Meta Stacking 7 Models¶
Note on Results
These results are based on local validation sets provided during the competition phase and do not represent final official leaderboard standings.
7-model stacking ensemble that achieved high Dataset A performance in local validation but showed significant overfitting (83.8% stability).

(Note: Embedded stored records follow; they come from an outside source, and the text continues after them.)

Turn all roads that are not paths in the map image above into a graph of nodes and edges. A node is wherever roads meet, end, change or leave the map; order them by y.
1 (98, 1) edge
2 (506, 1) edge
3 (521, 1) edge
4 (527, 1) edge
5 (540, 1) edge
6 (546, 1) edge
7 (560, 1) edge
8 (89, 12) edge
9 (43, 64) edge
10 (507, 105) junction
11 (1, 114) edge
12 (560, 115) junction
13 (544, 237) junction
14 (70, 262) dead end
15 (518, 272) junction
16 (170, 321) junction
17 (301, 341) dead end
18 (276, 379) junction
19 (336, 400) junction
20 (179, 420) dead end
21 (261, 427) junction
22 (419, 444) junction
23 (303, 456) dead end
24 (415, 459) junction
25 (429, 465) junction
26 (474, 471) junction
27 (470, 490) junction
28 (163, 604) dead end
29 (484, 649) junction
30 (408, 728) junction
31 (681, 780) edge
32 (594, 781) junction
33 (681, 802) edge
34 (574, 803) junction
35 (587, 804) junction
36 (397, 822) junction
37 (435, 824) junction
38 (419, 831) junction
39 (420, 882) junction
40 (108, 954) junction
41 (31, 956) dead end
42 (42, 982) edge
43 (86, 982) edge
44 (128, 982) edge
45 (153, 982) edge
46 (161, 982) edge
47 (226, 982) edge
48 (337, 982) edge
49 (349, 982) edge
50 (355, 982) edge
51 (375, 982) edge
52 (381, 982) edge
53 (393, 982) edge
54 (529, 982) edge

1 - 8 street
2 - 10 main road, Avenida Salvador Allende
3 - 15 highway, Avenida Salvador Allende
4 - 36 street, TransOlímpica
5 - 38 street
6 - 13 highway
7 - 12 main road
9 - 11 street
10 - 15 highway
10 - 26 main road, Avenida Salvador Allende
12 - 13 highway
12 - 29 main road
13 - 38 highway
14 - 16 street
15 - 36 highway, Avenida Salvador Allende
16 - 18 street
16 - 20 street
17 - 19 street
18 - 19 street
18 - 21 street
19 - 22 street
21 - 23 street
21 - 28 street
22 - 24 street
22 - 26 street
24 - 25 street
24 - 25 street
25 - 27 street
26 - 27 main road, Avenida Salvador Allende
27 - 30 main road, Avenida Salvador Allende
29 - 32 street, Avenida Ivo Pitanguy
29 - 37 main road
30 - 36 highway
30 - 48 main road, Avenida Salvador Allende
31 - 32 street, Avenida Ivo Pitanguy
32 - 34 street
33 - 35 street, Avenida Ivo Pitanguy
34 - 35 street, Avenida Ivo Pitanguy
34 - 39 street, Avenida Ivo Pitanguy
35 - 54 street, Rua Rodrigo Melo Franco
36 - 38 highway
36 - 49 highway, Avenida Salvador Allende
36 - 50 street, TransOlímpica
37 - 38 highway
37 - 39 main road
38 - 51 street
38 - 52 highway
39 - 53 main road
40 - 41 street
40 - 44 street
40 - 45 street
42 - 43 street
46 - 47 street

Cross-Dataset Performance¶
| Metric | Dataset A | Dataset B |
|---|---|---|
| ROC AUC | 0.7662 | 0.6422 |
| F1 Score | 0.5417 | 0.3111 |
| Generalization Metric | Value |
|---|---|
| Robust Score | 0.538 (Rank #12) |
| Stability Score | 83.8% |
| Min AUC | 0.6422 |
| AUC Drop | -16.2% |
| Train Time | ~9 hours |
Generalization Analysis¶
This model showed significant performance variance between datasets:
- Dataset A AUC: 0.7662 (Rank #2)
- Dataset B AUC: 0.6422 (Rank #10)
- Dropped 8 ranks between datasets
- Stability of 83.8% indicates overfitting
- F1 also dropped significantly: 0.5417 (A) vs 0.3111 (B)
Architecture¶
flowchart TD
A["Input Features (339)"] --> B["Feature Selection → 200 features"]
B --> C1["MLP 1 Deep"]
B --> C2["MLP 2 Wide"]
B --> C3["Gradient Boosting"]
B --> C4["Random Forest"]
B --> C5["XGBoost"]
B --> C6["LightGBM"]
B --> C7["ExtraTrees"]
C1 --> D["Out-of-Fold Predictions"]
C2 --> D
C3 --> D
C4 --> D
C5 --> D
C6 --> D
C7 --> D
D --> E["Meta-Learner (LogReg)"]
E --> F["Final Probability"]
Base Models¶
Neural Networks¶
MLP 1 (Deep)
MLP 2 (Wide)
Tree-Based¶
XGBoost
LightGBM
Meta-Learner¶
Feature Set (339 Features)¶
- Statistical moments per segment
- Distribution comparisons (Wasserstein, KL divergence)
- Wavelet decomposition coefficients (db4, sym4, coif2)
- Spectral features from FFT
- Hypothesis test statistics
Stacking Process¶
- Split training data into K folds
- For each fold: Train base models on K-1 folds, predict on held-out fold
- Combine all out-of-fold predictions as meta-features
- Train meta-learner on meta-features
Usage¶
cd meta_stacking_7models
python main.py --mode train --data-dir /path/to/data --model-path ./model.joblib
Comparison with Other Models¶
| Model | Robust Score | Stability | Dataset A | Dataset B |
|---|---|---|---|---|
| xgb_tuned_regularization | 0.715 | 96.3% | 0.7423 | 0.7705 |
| weighted_dynamic_ensemble | 0.664 | 98.4% | 0.6742 | 0.6849 |
| meta_stacking_7models | 0.538 | 83.8% | 0.7662 | 0.6422 |
Note: Despite achieving the highest F1 score on Dataset A, the model's low stability (83.8%) resulted in a robust score of only 0.538 and a large performance drop on Dataset B.